Wednesday, August 23, 2017

Questions America Wants Answered: "What Is Idiosyncratic Alpha?"

From
A reference to idiosyncratic trading strategies was made in a market commentary by Neal Berger, the President of Eagle’s View Asset Management. In this article we attempt to clarify what these idiosyncratic strategies are.

Below is an excerpt from Neal Berger’s market commentary as reported by Matthias Knab (added emphasis is mine.)
In sum, we believe quantitative strategies still have a place in our portfolio. Traditional and more ‘pedestrian’ quantitative strategies such as fundamental factor, momentum, and mean-reversion based statistical arbitrage do not. We have already, or, are in the process of exiting those strategies and Managers who we believe run more pedestrian quantitative strategies that have not recognized or kept pace with the increased competition in quant and the reduction in available alpha due to the reasons mentioned above. While we are reducing quant broadly, within quant, we are increasing our allocation to strategies and Managers who run idiosyncratic and highly capacity constrained strategies that either require a highly specialized skill-set and knowledge to effectuate, or, are simply too capacity constrained to attract competition from the larger players.
The reasons mentioned for the reduction of alpha are primarily due to crowding effect in “pedestrian strategies” and less availability of dumb money to profit from. It was argued that a way out of this conundrum for some funds at least is through a shift to idiosyncratic alpha. 

Let us start with this definition:
idiosyncratic: peculiar or individual.

According to the above definition then, popular strategies, including trend-following, cross-sectional and absolute momentum, statistical arbitrage, including long/short market neutral, do not offer idiosyncratic alpha since they are widely known and are of high capacity. For example, CTAs are being already impacted by relying on high capacity and widely used strategies; alpha has diminished and CTAs are now trying to market these strategies in the context of low correlation with stock market and alternative beta; i.e., the past high absolute return potential is now gone, for good according to Neal Berger.

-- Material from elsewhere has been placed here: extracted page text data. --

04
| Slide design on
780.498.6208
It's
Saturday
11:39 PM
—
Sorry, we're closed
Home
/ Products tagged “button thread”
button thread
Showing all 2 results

Therefore, we know what idiosyncratic strategies are not about. They are certainly not the strategies that are fully described in a few lines of code in some popular books. Below is an effort to identify a few of these strategies as the potential domain is large but difficult to fully research.

Idiosyncratic alpha strategies
Event and sentiment driven
Event-driven strategies attempt to generate alpha from corporate events that include mergers, acquisitions, earnings surprises, bankruptcies, CEO replacements, debt restructuring, to name a few.